Proud Man Walking is the tale of a popular Italian coach's exit from Chelsea Football Club. A man applauded at Old Trafford, despite his team's close rivalry with Manchester United, a coach whose charms have won him many a friend in the English footballing public, and a manager due to wind up managing AS Roma, with whom he had shared a close affinity.
Carlo Ancelotti may well be using Claudio Ranieri's 2004 autobiographical story of a season at Stamford Bridge as a reference text. The first victim of the Roman Abramovich approach to Chelsea managers bears closest comparison to Ancelotti, with the notable difference of silverware being in the latterday boss' favour. A year on from winning the English Double with a flourish, few expect to see Carlo's flasher's mac prowling the Stamford Bridge touchline beyond this weekend's match with Newcastle.
'Dead man walking' is the epithet now attached to Ancelotti, though sympathy is rife. A coach who can last eight years amid the machinations of Silvio Berlusconi and Adriano Galliani at AC Milan had looked the best person to survive the cabal that dances to the Abramovich tune. Yet he will have lasted under two years, as the shadowy Chelsea hierachy look for another short-term fix for their long-term targets.
And it is not as if Ancelotti did not deliver with alacrity: a team dismissed as lacking in youthful exuberance ended Manchester United's three-year dominance of the Premier League before achieving something Jose Mourinho could not do in lifting the FA Cup in the same season. At most other clubs, such a year of success would buy time - but not at Chelsea. Though it comes from a different era, the example most used in arguing that patience can be a footballing virtue is Alex Ferguson's four-season wait for a trophy. Under Abramovich, it seems impossible to think Ferguson could have survived long enough to even have a "three years of excuses" banner aimed at him. Meanwhile, Arsene Wenger's delivery of a double Double and an unbeaten season would never have been enough to escape the axe in the light of a six-year trophy drought.

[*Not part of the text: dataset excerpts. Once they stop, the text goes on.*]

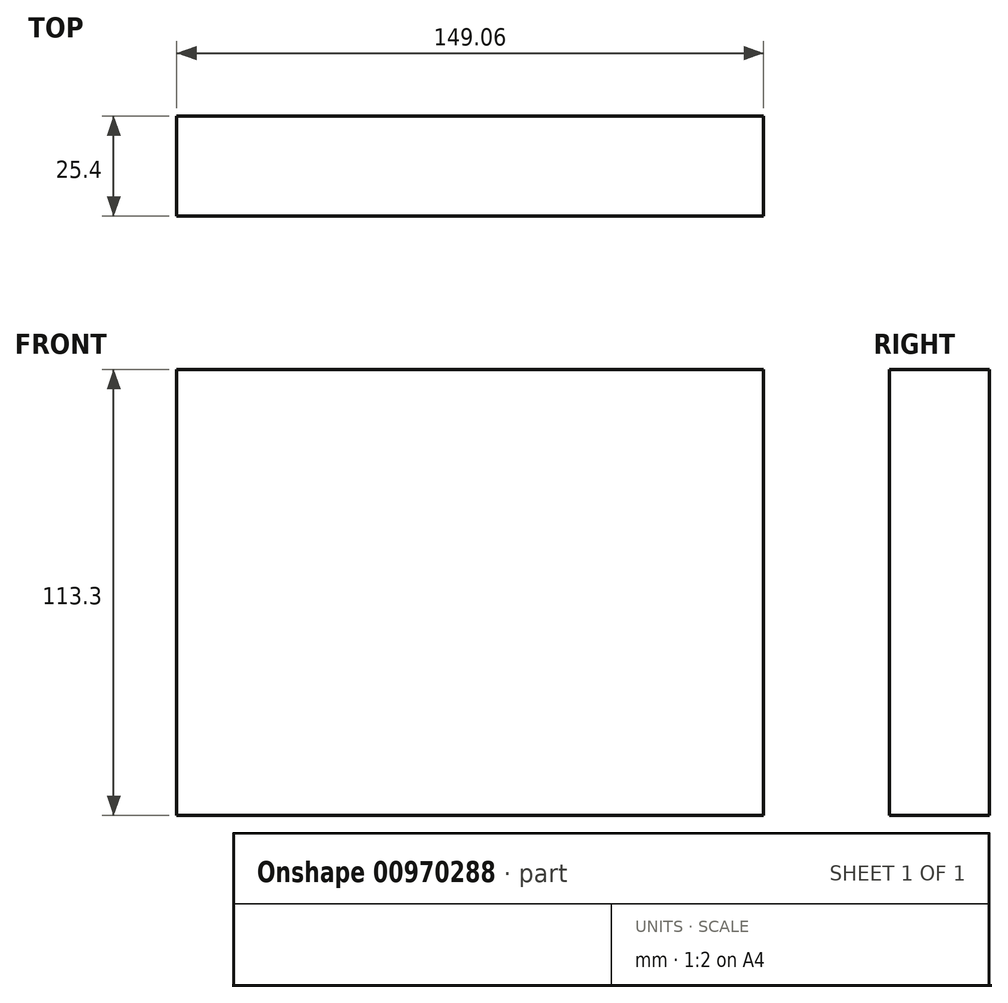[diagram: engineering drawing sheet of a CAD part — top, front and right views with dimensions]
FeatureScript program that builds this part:
annotation { "Feature Type Name" : "Feature", "Feature Type Description" : "" }
export const myFeature = defineFeature(function(context is Context, id is Id, definition is map)
    precondition{}
    {
        {
            var Q0;
            Q0=qCreatedBy(makeId("Front.planeOp"),FACE);
            var sketch = newSketch(context, id + "F0", { "sketchPlane" : qUnion([Q0])});
            skLineSegment(sketch, "E0.bottom", {"start": v(74.53, 56.65) * mm, "end": v(-74.53, 56.65) * mm});
            skLineSegment(sketch, "E0.top", {"start": v(74.53, -56.65) * mm, "end": v(-74.53, -56.65) * mm});
            skLineSegment(sketch, "E0.left", {"start": v(74.53, 56.65) * mm, "end": v(74.53, -56.65) * mm});
            skLineSegment(sketch, "E0.right", {"start": v(-74.53, 56.65) * mm, "end": v(-74.53, -56.65) * mm});
            skPoint(sketch, "E0.middle", {"position": v(0, 0) * mm});
            skLineSegment(sketch, "E1.bottom", {"start": v(60.22, 41.25) * mm, "end": v(-60.22, 41.25) * mm});
            skLineSegment(sketch, "E1.top", {"start": v(60.22, -41.25) * mm, "end": v(-60.22, -41.25) * mm});
            skLineSegment(sketch, "E1.left", {"start": v(60.22, 41.25) * mm, "end": v(60.22, -41.25) * mm});
            skLineSegment(sketch, "E1.right", {"start": v(-60.22, 41.25) * mm, "end": v(-60.22, -41.25) * mm});
            skSolve(sketch);
        }
        {
            var Q0;
            Q0=sQuery(id+"F0.wireOp",EDGE,"E0.bottom");
            var Q1;
            Q1=sQuery(id+"F0.wireOp",EDGE,"E0.right");
            var Q2;
            Q2=sQuery(id+"F0.wireOp",EDGE,"E0.top");
            var Q3;
            Q3=sQuery(id+"F0.wireOp",EDGE,"E0.left");
            extrude(context, id + "F1", {"bodyType" : ToolBodyType.SURFACE, "surfaceEntities" : qUnion([Q0, Q1, Q2, Q3]), "depth" : 25.4 * mm, "offsetDistance" : 25.4 * mm});
        }
    });
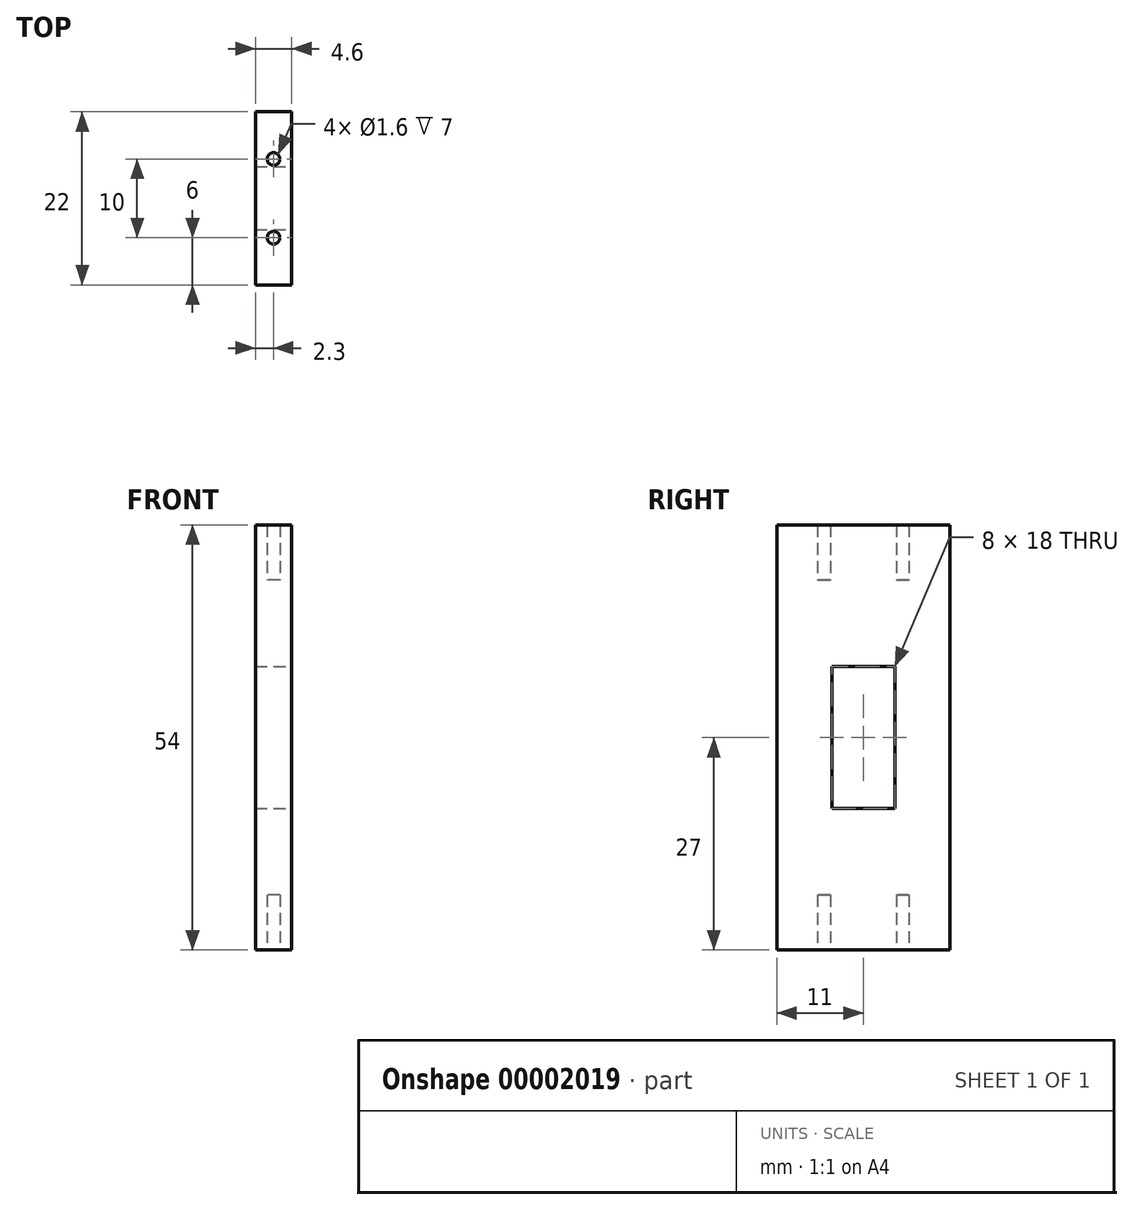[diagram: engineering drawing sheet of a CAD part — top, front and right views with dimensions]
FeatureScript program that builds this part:
annotation { "Feature Type Name" : "Feature", "Feature Type Description" : "" }
export const myFeature = defineFeature(function(context is Context, id is Id, definition is map)
    precondition{}
    {
        {
            var Q0;
            Q0=qCreatedBy(makeId("Top.planeOp"),FACE);
            var sketch = newSketch(context, id + "F0", { "sketchPlane" : qUnion([Q0])});
            skLineSegment(sketch, "E0.rect.bottom", {"start": v(2.3, 11) * mm, "end": v(-2.3, 11) * mm});
            skLineSegment(sketch, "E0.rect.top", {"start": v(2.3, -11) * mm, "end": v(-2.3, -11) * mm});
            skLineSegment(sketch, "E0.rect.left", {"start": v(2.3, 11) * mm, "end": v(2.3, -11) * mm});
            skLineSegment(sketch, "E0.rect.right", {"start": v(-2.3, 11) * mm, "end": v(-2.3, -11) * mm});
            skPoint(sketch, "E0.rect.middle", {"position": v(0, 0) * mm});
            skCircle(sketch, "E1", {"center": v(0, 5) * mm, "radius": 0.8 * mm});
            skCircle(sketch, "E2", {"center": v(0, -5) * mm, "radius": 0.8 * mm});
            skSolve(sketch);
        }
        {
            var Q0;
            Q0=makeQuery(id+"F0.imprint","IMPRINT",FACE,{"disambiguationData":[TD([[makeQuery(id+"F0.imprint","IMPRINT",EDGE,{"derivedFrom":sQuery(id+"F0.wireOp",EDGE,"E0.rect.bottom")}),1.0]])]});
            extrude(context, id + "F1", {"entities" : qUnion([Q0]), "endBound" : BoundingType.SYMMETRIC, "depth" : (27 * 2) * mm});
        }
        {
            var Q0;
            Q0=makeQuery(id+"F0.imprint","IMPRINT",FACE,{"disambiguationData":[TD([[makeQuery(id+"F0.imprint","IMPRINT",EDGE,{"derivedFrom":sQuery(id+"F0.wireOp",EDGE,"E1")}),1.0]])]});
            var Q1;
            Q1=makeQuery(id+"F0.imprint","IMPRINT",FACE,{"disambiguationData":[TD([[makeQuery(id+"F0.imprint","IMPRINT",EDGE,{"derivedFrom":sQuery(id+"F0.wireOp",EDGE,"E2")}),1.0]])]});
            extrude(context, id + "F2", {"entities" : qUnion([Q0, Q1]), "operationType" : NewBodyOperationType.ADD, "endBound" : BoundingType.SYMMETRIC, "depth" : 40 * mm});
        }
        {
            var Q0;
            Q0=makeQuery(id+"F1.opExtrude","SWEPT_FACE",FACE,{"disambiguationData":[OSD([sQuery(id+"F0.wireOp",EDGE,"E0.rect.left")])]});
            var sketch = newSketch(context, id + "F3", { "sketchPlane" : qUnion([Q0])});
            skLineSegment(sketch, "E3.rect.bottom", {"start": v(4, -9) * mm, "end": v(-4, -9) * mm});
            skLineSegment(sketch, "E3.rect.top", {"start": v(4, 9) * mm, "end": v(-4, 9) * mm});
            skLineSegment(sketch, "E3.rect.left", {"start": v(4, -9) * mm, "end": v(4, 9) * mm});
            skLineSegment(sketch, "E3.rect.right", {"start": v(-4, -9) * mm, "end": v(-4, 9) * mm});
            skPoint(sketch, "E3.rect.middle", {"position": v(0, 0) * mm});
            skSolve(sketch);
        }
        {
            var Q0;
            Q0=makeQuery(id+"F3.imprint","IMPRINT",FACE,{"disambiguationData":[TD([[makeQuery(id+"F3.imprint","IMPRINT",EDGE,{"derivedFrom":sQuery(id+"F3.wireOp",EDGE,"E3.rect.bottom")}),-1.0]])]});
            extrude(context, id + "F4", {"entities" : qUnion([Q0]), "operationType" : NewBodyOperationType.REMOVE, "endBound" : BoundingType.THROUGH_ALL, "oppositeDirection" : true, "depth" : 25 * mm});
        }
    });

Neither Ferguson nor Wenger could ever survive Roman's unquenchable desire for European conquest, and even Mourinho's special qualities could not extend a relationship beyond just past three seasons.
Charm and public appeal are in relatively short supply in consideration of the Abramovich years. One of his club's lesser achievements has been to make a Manchester United title win almost popular, as it was back at the end of 2006-07. The following year saw many a chortle at John Terry's hand-of-clod miss in Moscow as United took the competition that most dominates Chelsea's dreams - and nightmares - the Champions League.
Ancelotti has done something to change the club's public image, and in spite of the PR disasters that have followed John Terry, Frank Lampard and Ashley Cole. In remaining publicly unruffled in the circus ring, and unmoved by those desperate to dredge up a crisis, Ancelotti has made himself popular and much admired.
And this season has not been without its successes. Chelsea began the season wreathed in praise, and compared to the very best in history. Until defeat last Sunday, his team had delivered as good a run of results as has been seen in the English Premier League this season. Those periods sandwiched a spell in which Ancelotti had rugs pulled from under his feet, first in the mysterious departure of Ray Wilkins and then the arrival of an unwelcome and ill-fitting gift in Fernando Torres. The revival happened in spite of the circumstances handed to the Italian, yet he has ploughed on regardless, doubtless knowing his fate but retaining his dignity throughout. His departure should be lamented. And it will be.
Mourinho's occasional but not unusual lapses into paranoiac doggerel eventually made his exit cause for celebration, while Avram Grant is still yet to receive the charisma transplant he required. Luiz Felipe Scolari was avuncular enough, yet we never got to know him before he was removed by the type of putsch that has been a feature of a Stamford Bridge dressing-room for which leaks do not refer to a dodgy roof.
Guus Hiddink's short spell as caretaker when Chelsea won the cup in 2009 now looks to be key to Abramovich's next move. Yet the Dutchman, employed in Turkey anyway, does not want the job full-time and would bring in another coach to work with him. Thus, both Frank Rijkaard and Marco Van Basten are linked and, though the former meets the supposed criteria of having previously won a Champions League, his record has been lacklustre away from Barcelona.
Vague mentions have been made of a Mourinho return, an idea greeted with a smirk by the man himself at White Hart Lane last month, while Andre Villas-Boas, Jose's supposed heir, has equally shooed-off linkage with the Bridge. The only certainty of Chelsea's summer is the end of Ancelotti, all but acknowledged by a rueful shrug and a lift of that famed left eyebrow in post-match at Old Trafford.
And so Chelsea will be looking for a manager with Champions League success and titles galore to his name with the added ability to work under the pressures of owner interference and steepling targets. Now just where could they find someone like that?